Texto de partida:
Octavia, Olga y Pilar (41, 23 y 25 años, respectivamente) pidieron ver a un sacerdote antes de morir, pero al único que había lo habían asesinado el día anterior. Varias mujeres se habían ofrecido voluntarias para la ejecución, y tres de ellas la llevaron a cabo. Murieron gritando ¡Viva Cristo Rey! y ¡Viva Dios!, lo mismo que habían replicado desde su detención a cada promesa de libertad si gritaban ¡Viva Rusia! y ¡Viva el comunismo!
Las mártires de Somiedo eran enfermeras de la Cruz Roja de Astorga (León) que prestaban servicio en el frente asturiano, en el hospital del Puerto de Somiedo, a donde llegaron el 18 de octubre. Pudieron ser reemplazadas al cabo de una semana, pero no quisieron separarse de los heridos. El día 27, poco antes de que el lugar cayese en manos frentepopulistas, se les presentó la oportunidad de escapar y, por la misma razón, renunciaron. De poco sirvió, porque los 14 heridos fueron rematados en sus camas. A los prisioneros hechos ese día, incluidos el médico y el capellán, los mataron a todos, entre ellos dos falangistas fusilados inmediatamente antes de las enfermeras.

Tareas propuestas:
(A) Reproduce literalmente el fragmento del texto sobre las mártires de Somiedo comprendido entre "Las mártires de" y "de las enfermeras.", ambos incluidos.
(B) Retoma el texto sobre las mártires de Somiedo y continúalo a partir de su última oración.
Los ítems constituyen un material independiente del texto sobre las mártires de Somiedo.

Material proporcionado:
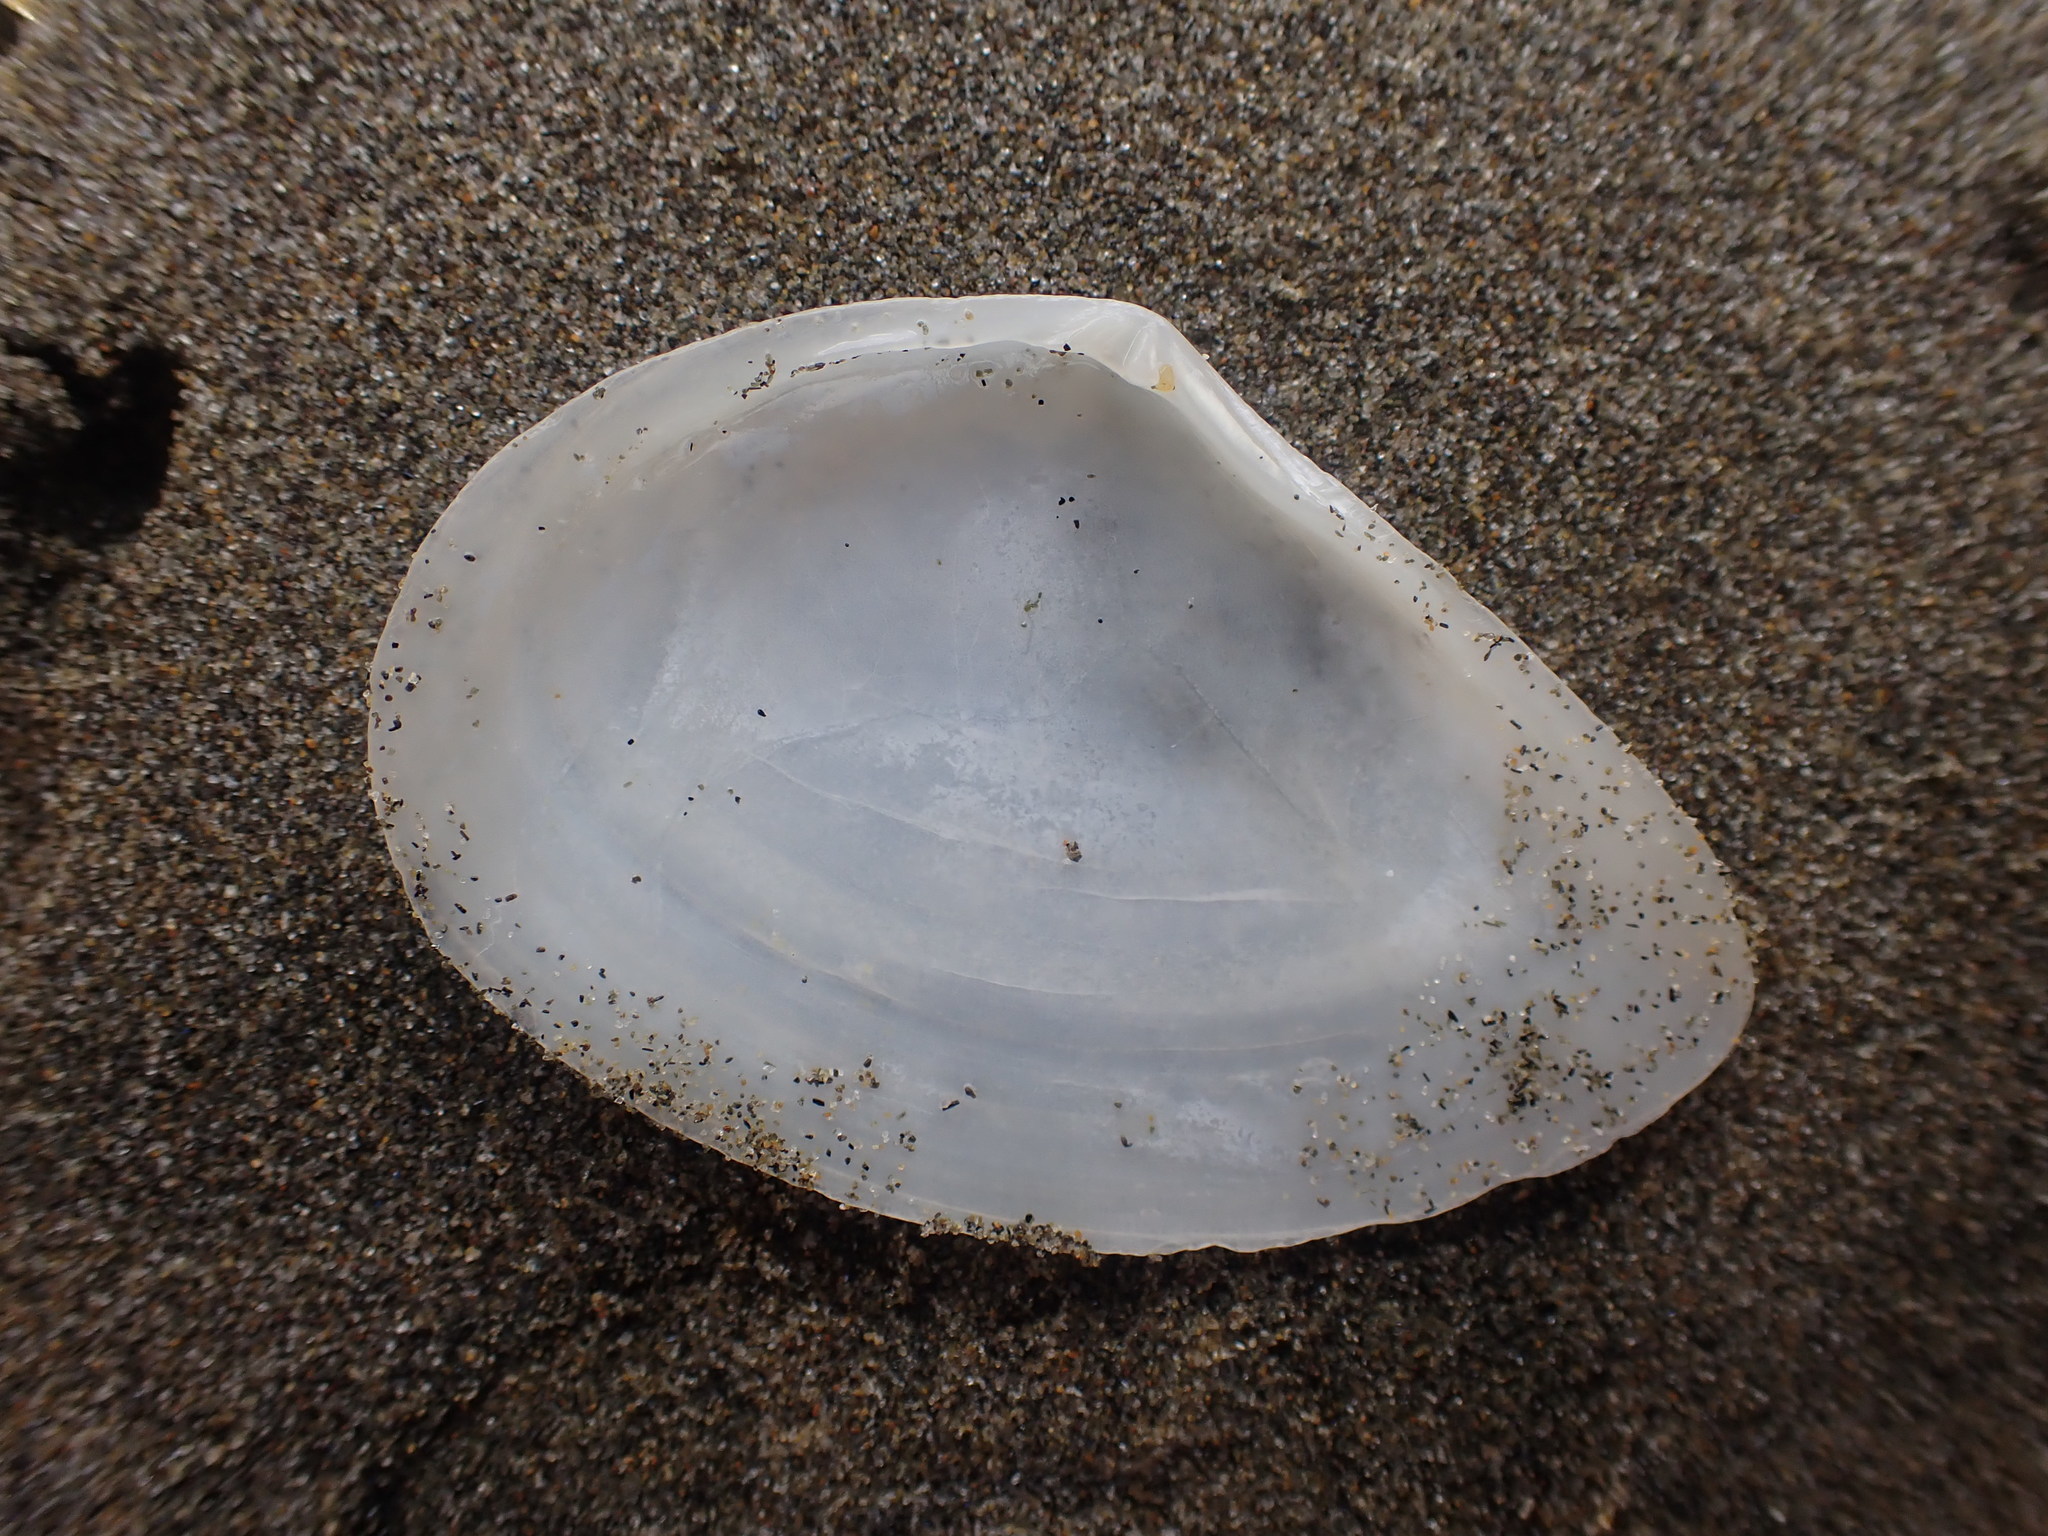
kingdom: Animalia
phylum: Mollusca
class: Bivalvia
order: Cardiida
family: Tellinidae
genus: Bartschicoma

Respuestas por ítem:
(A)
Las mártires de Somiedo eran enfermeras de la Cruz Roja de Astorga (León) que prestaban servicio en el frente asturiano, en el hospital del Puerto de Somiedo, a donde llegaron el 18 de octubre. Pudieron ser reemplazadas al cabo de una semana, pero no quisieron separarse de los heridos. El día 27, poco antes de que el lugar cayese en manos frentepopulistas, se les presentó la oportunidad de escapar y, por la misma razón, renunciaron. De poco sirvió, porque los 14 heridos fueron rematados en sus camas. A los prisioneros hechos ese día, incluidos el médico y el capellán, los mataron a todos, entre ellos dos falangistas fusilados inmediatamente antes de las enfermeras.

(B)
La historia de las mártires de Somiedo, cuyos restos se encuentran enterrados en la capilla de San Juan de la catedral de Astorga, es una entre muchas que implicaron víctimas de la Acción Católica. La cuenta Laura Sánchez Blanco, profesora de la Universidad Pontificia de Salamanca, en una obra muy ilustrativa: Rosas y margaritas. Mujeres falangistas, tradicionalistas y de Acción Católica asesinadas en la Guerra Civil (Actas).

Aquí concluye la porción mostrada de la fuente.